Tuesday, 19 April 2016

Moving from ISO/IEC 27001:2005 to ISO/IEC 27001:2013 - Part 1

software application development companies

ISO/IEC 27001:2013 is the first revision of ISO/IEC 27001. First and foremost, the revision has taken account of practical experience of using the standard: there are now over 17,000 registrations worldwide. However, there have been two other major influences on the revision. The first is an ISO requirement that all new and revised management system standards must conform to the high level structure and identical core text defined in Annex SL to Part 1 of the ISO/IEC Directives. Conformance to these requirements will have a tendency to make all management system standards look the same, with the intention that management system requirements that are not discipline-specific are identically worded in all management system standards. This is good news for software application development companies that operate integrated management systems, i.e. management systems that conform to several standards, such as ISO 9001 (quality), ISO 22301 (business continuity) as well as ISO/IEC 27001. The second influence was a decision to align ISO/IEC 27001 with the principles and guidance given in ISO 31000 (risk management). Again, this is good news for integrated management systems as now an organization may apply the same risk assessment methodology across several disciplines.

The result is that structurally ISO/IEC 27001:2013 looks very different to ISO/IEC 27001:2005.In addition, there are no duplicate requirements, and the requirements are phrased in a way, which allows greater freedom of choice on how to implement them.  A good example of this is that the identification of assets, threats and vulnerabilities is no longer a prerequisite for the identification of information security risks. The standard now makes it clearer that controls are not to be selected from Annex A, but are determined through the process of risk treatment. Nevertheless, Annex A continues to serve as a cross-check to help ensure that no necessary controls have been overlooked.

Clause 0: Introduction 

This is a much shorter clause than its predecessor. In particular the section on the PDCA model has been removed. The reason for this is that the requirement is for continual improvement (see Clause 10) and PDCA is just one approach to meeting that requirement. There are other approaches, and organizations are now free to use them if they wish. Many software application development companies are adopting such approaches.

The introduction also draws attention to the order in which requirements are presented, stating that the order does not reflect their importance or imply the order in which they are to be implemented. 

Clause 1: Scope 

This, too, is a much shorter clause. In particular there is no reference to the exclusion of controls in Annex A.

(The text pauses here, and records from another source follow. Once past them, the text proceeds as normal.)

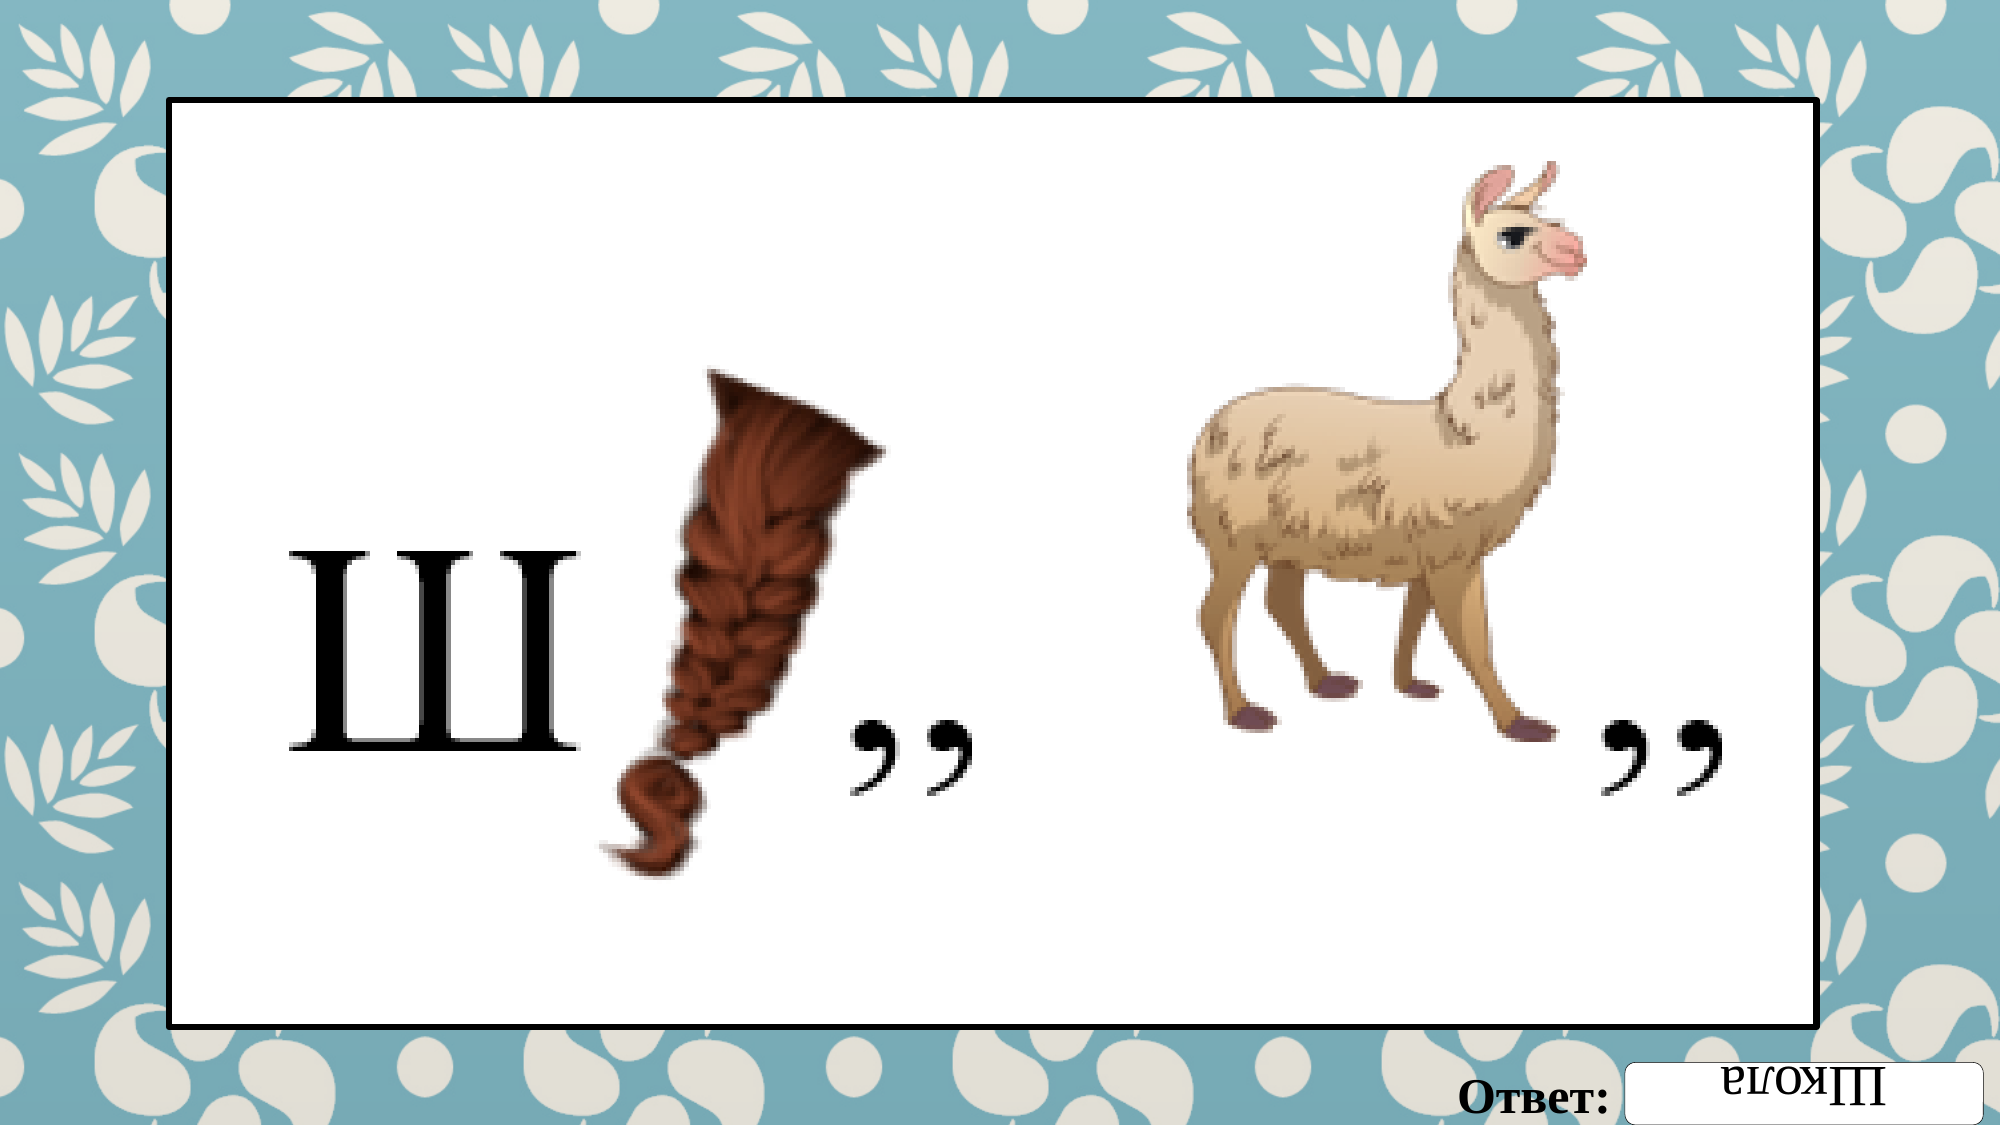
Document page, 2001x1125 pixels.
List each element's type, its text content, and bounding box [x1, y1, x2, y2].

text_box Школа [1627, 1061, 1985, 1125]
picture [168, 99, 1817, 1028]
text_box Ответ: [1442, 1055, 1627, 1125]
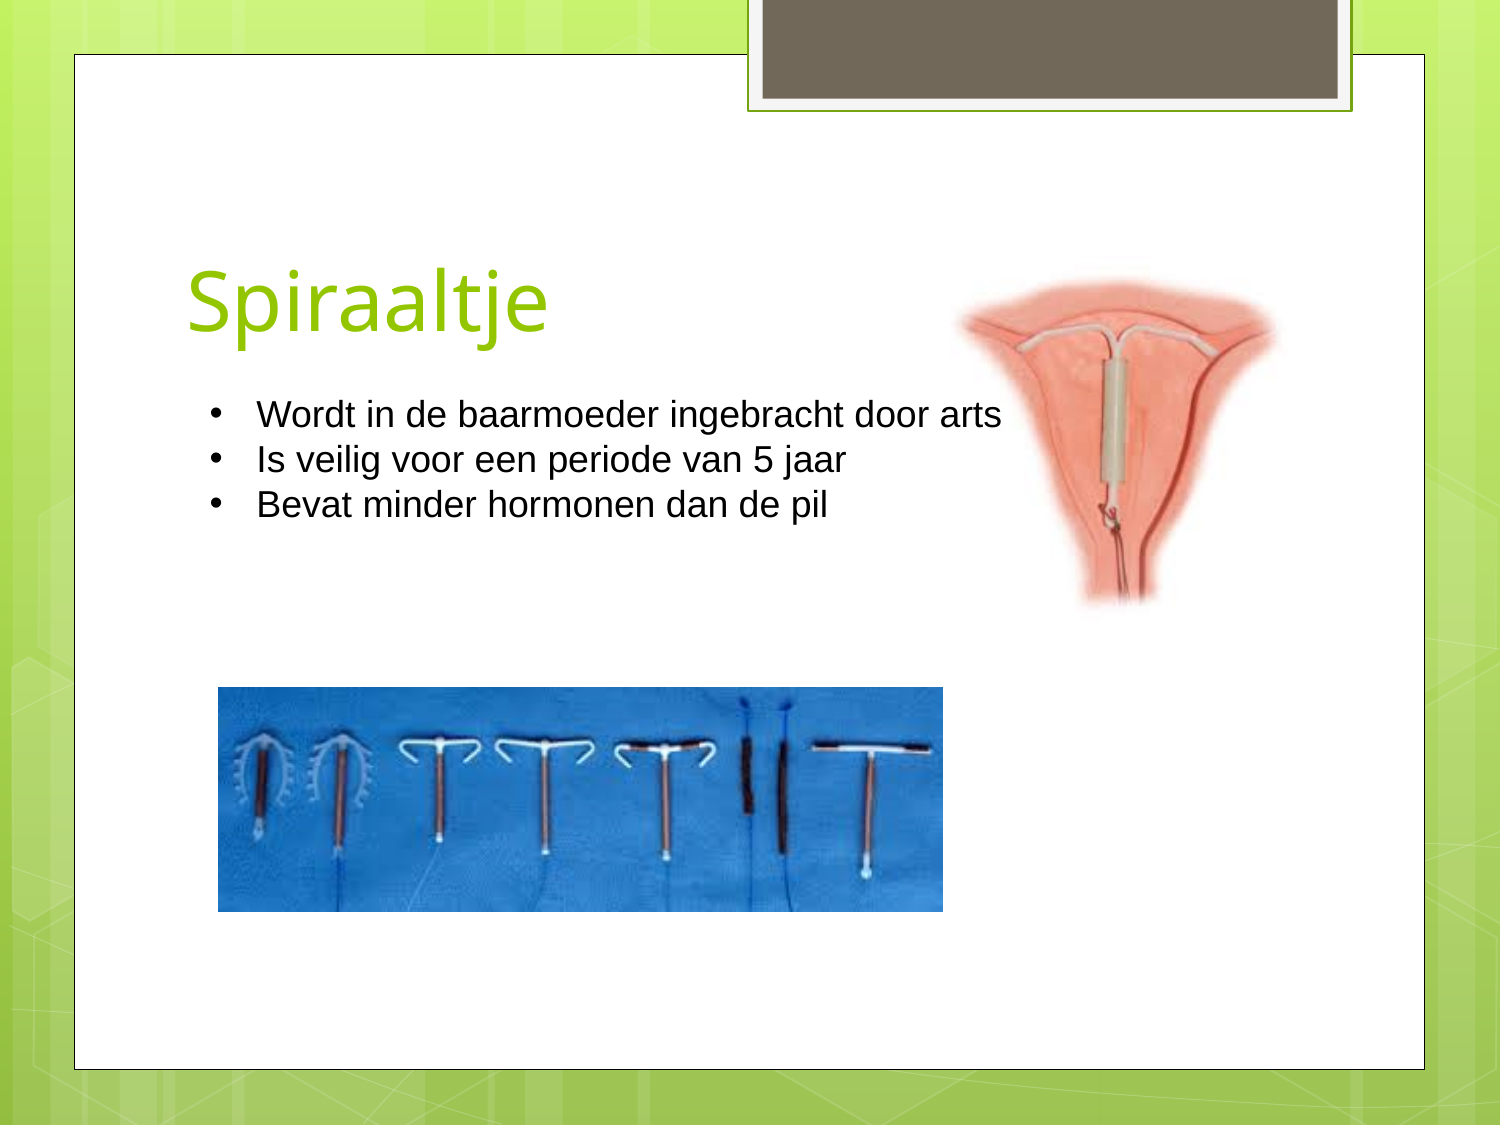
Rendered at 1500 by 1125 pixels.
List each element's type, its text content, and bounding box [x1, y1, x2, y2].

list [950, 255, 1288, 623]
text_box Wordt in de baarmoeder ingebracht door arts Is veilig voor een periode van 5 jaar Bevat minder hormonen dan de pil [194, 382, 944, 533]
title Spiraaltje [171, 168, 1324, 357]
picture [218, 687, 943, 913]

Clause 2: Normative references 

The only normative reference is to ISO/IEC 27000, Information technology — Security techniques — Information security management systems — Overview and vocabulary.

Clause 3: Terms and definitions 

There are no longer any terms or definitions in ISO/IEC 27001:2013. Instead, readers are referred to ISO/IEC 27000. However, please ensure that you use a version of ISO/IEC 27000 that was published after ISO/IEC 27001:2013 otherwise it will not contain the correct terms or definitions. This is an important document to read. Many definitions, for example ‘management system’ and ‘control’ have been changed and now conform to the definitions given in the new ISO directives and ISO 31000. If a term is not defined in ISO/IEC 27000, please use the definition given in the Oxford English Dictionary. This is important, otherwise confusion and misunderstanding may be the result.